Task description: Locate the word "rect" in the entries below, then gather every line that holds it.

────

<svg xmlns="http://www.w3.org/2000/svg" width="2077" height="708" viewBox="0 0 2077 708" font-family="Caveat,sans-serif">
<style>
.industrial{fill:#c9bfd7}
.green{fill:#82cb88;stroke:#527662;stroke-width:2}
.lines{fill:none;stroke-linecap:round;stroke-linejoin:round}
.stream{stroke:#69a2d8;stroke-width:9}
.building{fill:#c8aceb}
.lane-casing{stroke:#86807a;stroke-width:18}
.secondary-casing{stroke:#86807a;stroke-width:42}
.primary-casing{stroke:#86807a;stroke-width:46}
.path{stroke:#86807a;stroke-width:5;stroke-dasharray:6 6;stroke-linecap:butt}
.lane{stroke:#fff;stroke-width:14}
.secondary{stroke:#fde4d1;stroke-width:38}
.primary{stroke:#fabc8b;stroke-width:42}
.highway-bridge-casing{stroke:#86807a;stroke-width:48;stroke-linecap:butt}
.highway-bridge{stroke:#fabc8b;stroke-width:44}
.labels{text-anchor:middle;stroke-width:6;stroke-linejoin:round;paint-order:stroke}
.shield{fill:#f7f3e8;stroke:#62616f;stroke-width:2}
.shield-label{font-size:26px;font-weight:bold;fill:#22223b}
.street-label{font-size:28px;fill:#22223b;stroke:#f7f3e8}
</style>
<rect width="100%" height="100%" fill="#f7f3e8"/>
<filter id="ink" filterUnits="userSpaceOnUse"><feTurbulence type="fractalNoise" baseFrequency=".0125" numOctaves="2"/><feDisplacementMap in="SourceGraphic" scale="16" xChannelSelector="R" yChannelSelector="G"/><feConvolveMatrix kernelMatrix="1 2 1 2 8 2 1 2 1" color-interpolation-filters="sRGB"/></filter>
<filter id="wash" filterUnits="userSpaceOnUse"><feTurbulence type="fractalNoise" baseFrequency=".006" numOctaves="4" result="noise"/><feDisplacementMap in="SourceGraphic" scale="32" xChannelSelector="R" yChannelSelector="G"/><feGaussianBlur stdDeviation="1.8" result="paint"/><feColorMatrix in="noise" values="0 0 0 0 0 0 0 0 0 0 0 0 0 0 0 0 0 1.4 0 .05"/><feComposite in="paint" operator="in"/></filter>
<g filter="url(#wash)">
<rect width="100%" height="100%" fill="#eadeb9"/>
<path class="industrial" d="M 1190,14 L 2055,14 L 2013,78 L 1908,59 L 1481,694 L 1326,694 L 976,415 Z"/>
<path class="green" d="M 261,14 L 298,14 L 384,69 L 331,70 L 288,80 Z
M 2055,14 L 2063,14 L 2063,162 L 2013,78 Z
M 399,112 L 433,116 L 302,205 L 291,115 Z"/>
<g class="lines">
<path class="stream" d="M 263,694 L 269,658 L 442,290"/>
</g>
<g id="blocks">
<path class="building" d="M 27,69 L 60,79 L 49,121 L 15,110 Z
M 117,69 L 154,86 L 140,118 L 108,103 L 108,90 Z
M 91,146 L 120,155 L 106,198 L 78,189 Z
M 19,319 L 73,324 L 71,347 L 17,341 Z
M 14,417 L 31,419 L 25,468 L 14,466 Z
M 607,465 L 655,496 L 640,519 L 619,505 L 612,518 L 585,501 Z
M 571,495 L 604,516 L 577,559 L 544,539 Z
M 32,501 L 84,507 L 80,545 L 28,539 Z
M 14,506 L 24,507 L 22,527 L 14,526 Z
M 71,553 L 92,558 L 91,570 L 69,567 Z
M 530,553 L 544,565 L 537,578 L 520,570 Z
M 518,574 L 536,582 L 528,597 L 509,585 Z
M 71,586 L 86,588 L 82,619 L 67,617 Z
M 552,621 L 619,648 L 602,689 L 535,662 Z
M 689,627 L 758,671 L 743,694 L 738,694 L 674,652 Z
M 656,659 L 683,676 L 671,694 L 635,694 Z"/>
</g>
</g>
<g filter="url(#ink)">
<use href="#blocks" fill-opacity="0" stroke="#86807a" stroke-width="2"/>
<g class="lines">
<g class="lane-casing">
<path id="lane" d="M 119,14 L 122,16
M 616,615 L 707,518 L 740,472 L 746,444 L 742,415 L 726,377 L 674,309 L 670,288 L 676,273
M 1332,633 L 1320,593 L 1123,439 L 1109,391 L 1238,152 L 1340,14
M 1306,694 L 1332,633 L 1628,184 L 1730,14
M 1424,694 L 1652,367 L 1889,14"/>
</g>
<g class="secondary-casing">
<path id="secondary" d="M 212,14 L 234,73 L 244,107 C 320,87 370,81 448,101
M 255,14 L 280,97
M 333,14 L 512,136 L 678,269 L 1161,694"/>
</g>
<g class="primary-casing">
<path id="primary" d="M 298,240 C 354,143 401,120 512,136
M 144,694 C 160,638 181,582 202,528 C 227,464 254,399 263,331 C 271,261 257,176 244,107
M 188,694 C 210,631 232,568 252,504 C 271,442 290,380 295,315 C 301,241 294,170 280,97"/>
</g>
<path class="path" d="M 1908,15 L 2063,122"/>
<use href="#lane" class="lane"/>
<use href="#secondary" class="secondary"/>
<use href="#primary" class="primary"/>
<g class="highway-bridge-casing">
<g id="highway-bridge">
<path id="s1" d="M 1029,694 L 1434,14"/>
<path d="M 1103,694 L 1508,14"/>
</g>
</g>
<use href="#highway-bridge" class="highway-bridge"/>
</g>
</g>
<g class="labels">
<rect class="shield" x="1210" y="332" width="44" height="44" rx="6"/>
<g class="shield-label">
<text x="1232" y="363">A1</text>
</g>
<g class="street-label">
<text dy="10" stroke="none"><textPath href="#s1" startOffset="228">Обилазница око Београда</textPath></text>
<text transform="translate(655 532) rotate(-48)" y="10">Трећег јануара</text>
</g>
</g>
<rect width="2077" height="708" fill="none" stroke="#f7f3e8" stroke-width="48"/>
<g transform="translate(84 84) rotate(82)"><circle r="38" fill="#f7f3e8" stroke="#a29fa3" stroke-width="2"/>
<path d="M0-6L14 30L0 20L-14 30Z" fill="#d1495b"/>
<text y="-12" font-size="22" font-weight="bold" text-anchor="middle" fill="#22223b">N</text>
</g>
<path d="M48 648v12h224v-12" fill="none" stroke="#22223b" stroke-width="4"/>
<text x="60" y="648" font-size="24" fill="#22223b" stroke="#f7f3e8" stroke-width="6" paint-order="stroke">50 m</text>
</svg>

────

Output below:
<rect width="100%" height="100%" fill="#f7f3e8"/>
<rect width="100%" height="100%" fill="#eadeb9"/>
<rect class="shield" x="1210" y="332" width="44" height="44" rx="6"/>
<rect width="2077" height="708" fill="none" stroke="#f7f3e8" stroke-width="48"/>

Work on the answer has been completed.